Sign of concern

From left: Warburton Chamber of Commerce representatives and Station Road business owners Norman Orr, Glenn McLaren, Chris Thomas, Bill Gibbs and Jeffery Gill are concerned about the safety of Rail Trail users entering the town via Station Road.From left: Warburton Chamber of Commerce representatives and Station Road business owners Norman Orr, Glenn McLaren, Chris Thomas, Bill Gibbs and Jeffery Gill are concerned about the safety of Rail Trail users entering the town via Station Road.

By Dion Teasdale
WARBURTON Chamber of Commerce has raised concerns over plans by the Warburton to Lilydale Rail Trail Committee to install a new sign in the town.
Representatives from the chamber believe a new visitor information sign, to be erected at the intersection of the trail and Station Road, will jeopardise the safety of trail users.
Norman Orr, the chamber’s secretary, said members feared installing the sign at the top of Station Road would encourage trail users to cross the Warburton Highway at an unsafe place.

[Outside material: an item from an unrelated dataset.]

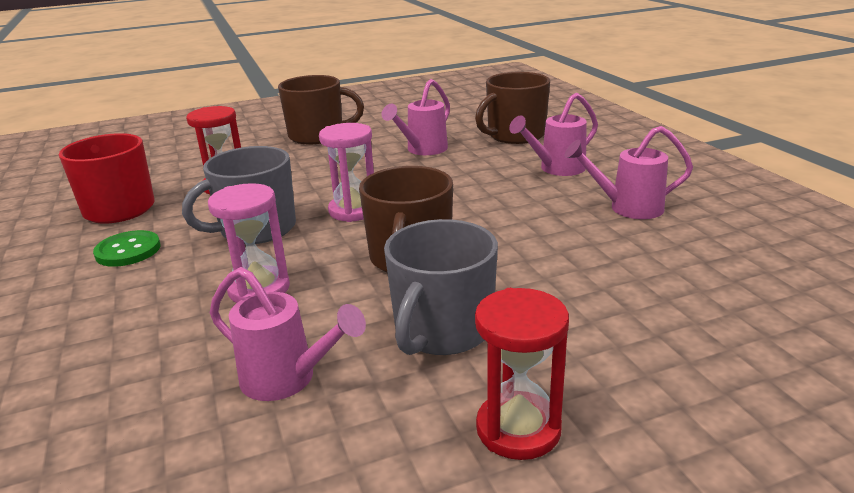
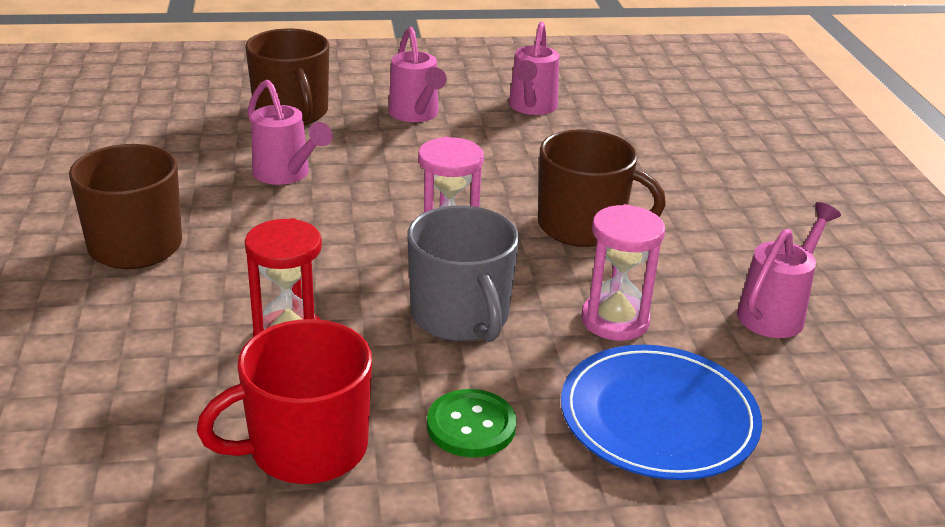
camera: 80 degrees left, 5 degrees up
(122, 322) = (658, 417): none -> blue plate
(442, 330) = (715, 230): grey mug -> none
(518, 429) = (838, 223): red hourglass -> none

“It would be great to have a new sign but if it’s placed at the top of Station Road it will put people’s lives at risk,” he said.
“If people get off their bikes to read the sign, they’ll think it’s the end of the trail, and then come down Station Road, putting themselves in the line of busy traffic.”
Mr Orr said he had witnessed many trail users entering the town via Station Road and that it was only a matter of time before someone was injured or killed.
He said the chamber would prefer to see the new rail trail sign erected closer to the Waterwheel building, 200 metres further along the street.
“The Waterwheel is the end of the trail in Warburton. It’s the logical place for people to finish their trip, and once there they can use the pedestrian lights to cross the highway safely,” Mr Orr said.
However, Rail Trail Committee spokeswoman Liz Tunnecliffe said the committee was yet to finalise the site of the new sign and was keen to work with the chamber to address safety issues.
“(We) also want to reduce the number of cyclists leaving the trail for the highway at Station Road,” she said. “Like the Chamber, (we) want to encourage more cyclists to proceed on to the Waterwheel and we want to maximise the benefits of the rail trail to all traders and tourist businesses in the town.”
Ms Tunnecliffe has called on the Shire of Yarra Ranges to improve access from the top of the Waterwheel building down to the pedestrian crossing on the highway.
“At the moment there is no safe access for bikes or less able people from the Waterwheel to the pedestrian crossing,” she said.
“Hopefully some of the funding recently announced by the council will go to implementing (a) landscaping plan to maximise the crossing’s benefits.”
James Martin, the shire’s manager of community relations, said cash to improve accessibility from the Waterwheel precinct to the main street had been included in the shire’s budget, and that work was expected to start in the next 12 months.